Ms Vera Steiner1, Dr Anita Morris2, Professor Lynette Joubert1, Professor Aron Shlonsky1

1The University Of Melbourne, Melbourne, Australia, 2Western Health, Melbourne, Australia


Explore current hospital-based supportive care interventions focused on addressing the psychosocial concerns and wellbeing of adults with incurable end-stage cancer who are parenting one or more children aged [0-18] years old.


This study comprised two phases:

1) A Rapid Evidence Assessment (REA) to review peer-reviewed evaluation studies of psychosocial intervention studies targeting adults with incurable end-stage cancer who were parenting one or more children aged [0-18] years.

2) A multi-site retrospective clinical data-mining study using mixed methodology to review psychosocial supportive care practices conducted with parents diagnosed with incurable end-stage cancer who received treatment at Western Health Sunshine Hospital and Radiation Therapy Centre, Melbourne (a partnership between Western Health and the Peter MacCallum Cancer Centre).


Parents with incurable end-stage cancer represent a patient group at high risk of psychosocial distress. They experience unique and multiple psychosocial stressors that impact on their wellbeing, parenting, family functioning and healthcare choices. Key themes revealed parents’ psychosocial stressors and current hospital-based psychosocial practices largely aligned with those reported in the intervention research literature. Additional findings will be discussed.

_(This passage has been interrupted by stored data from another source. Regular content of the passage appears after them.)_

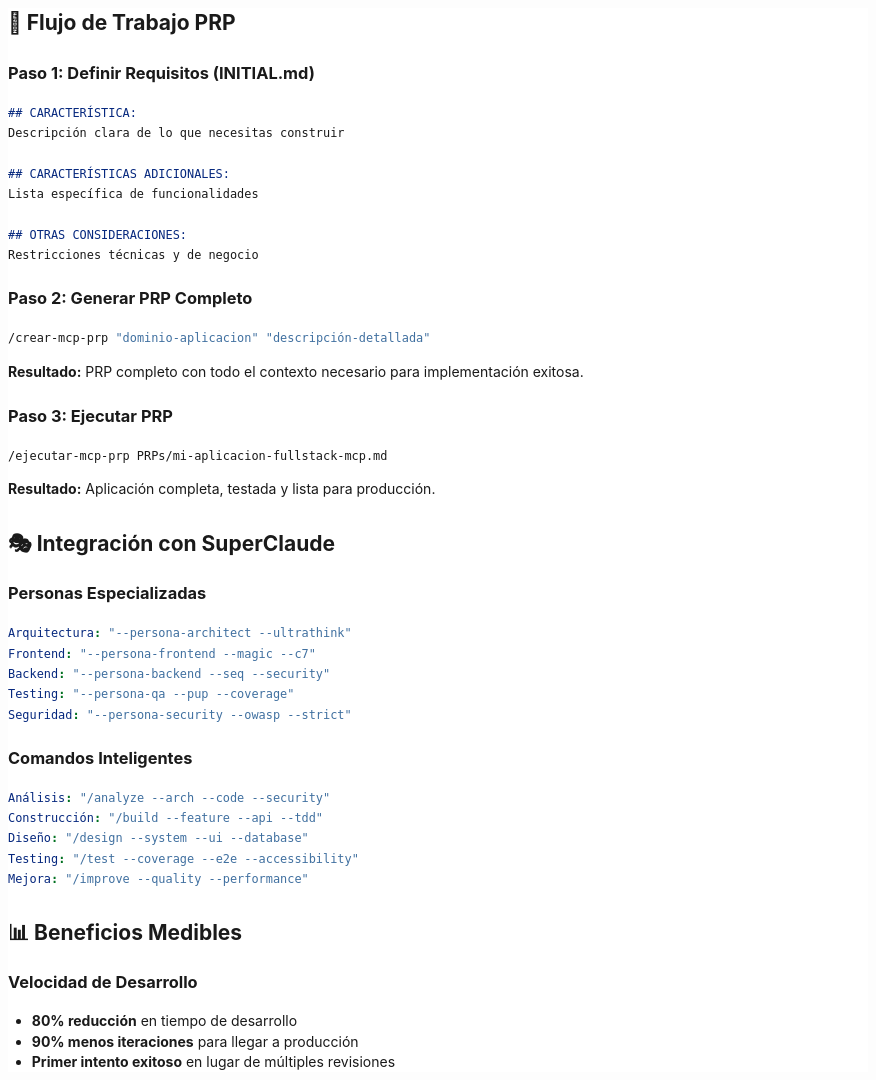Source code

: ## 🚀 Flujo de Trabajo PRP

### **Paso 1: Definir Requisitos (INITIAL.md)**
```markdown
## CARACTERÍSTICA:
Descripción clara de lo que necesitas construir

## CARACTERÍSTICAS ADICIONALES:
Lista específica de funcionalidades

## OTRAS CONSIDERACIONES:
Restricciones técnicas y de negocio
```

### **Paso 2: Generar PRP Completo**
```bash
/crear-mcp-prp "dominio-aplicacion" "descripción-detallada"
```

**Resultado:** PRP completo con todo el contexto necesario para implementación exitosa.

### **Paso 3: Ejecutar PRP**
```bash
/ejecutar-mcp-prp PRPs/mi-aplicacion-fullstack-mcp.md
```

**Resultado:** Aplicación completa, testada y lista para producción.

## 🎭 Integración con SuperClaude

### **Personas Especializadas**
```yaml
Arquitectura: "--persona-architect --ultrathink"
Frontend: "--persona-frontend --magic --c7"
Backend: "--persona-backend --seq --security"  
Testing: "--persona-qa --pup --coverage"
Seguridad: "--persona-security --owasp --strict"
```

### **Comandos Inteligentes**
```yaml
Análisis: "/analyze --arch --code --security"
Construcción: "/build --feature --api --tdd"
Diseño: "/design --system --ui --database"
Testing: "/test --coverage --e2e --accessibility"
Mejora: "/improve --quality --performance"
```

## 📊 Beneficios Medibles

### **Velocidad de Desarrollo**
- **80% reducción** en tiempo de desarrollo
- **90% menos iteraciones** para llegar a producción
- **Primer intento exitoso** en lugar de múltiples revisiones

Significance of the findings to allied health

The brief nature of hospital-based interventions with parents with incurable end-stage cancer poses an ongoing challenge for health professionals focused on delivering brief evidence-informed supportive care interventions. This collaborative study provides a valuable insight into the supportive care needs of this patient population and the psychosocial services provided by hospital-based healthcare professionals to enhance their psychosocial wellbeing.

This research project was supported by an “Australian Government Research Training Program Scholarship”.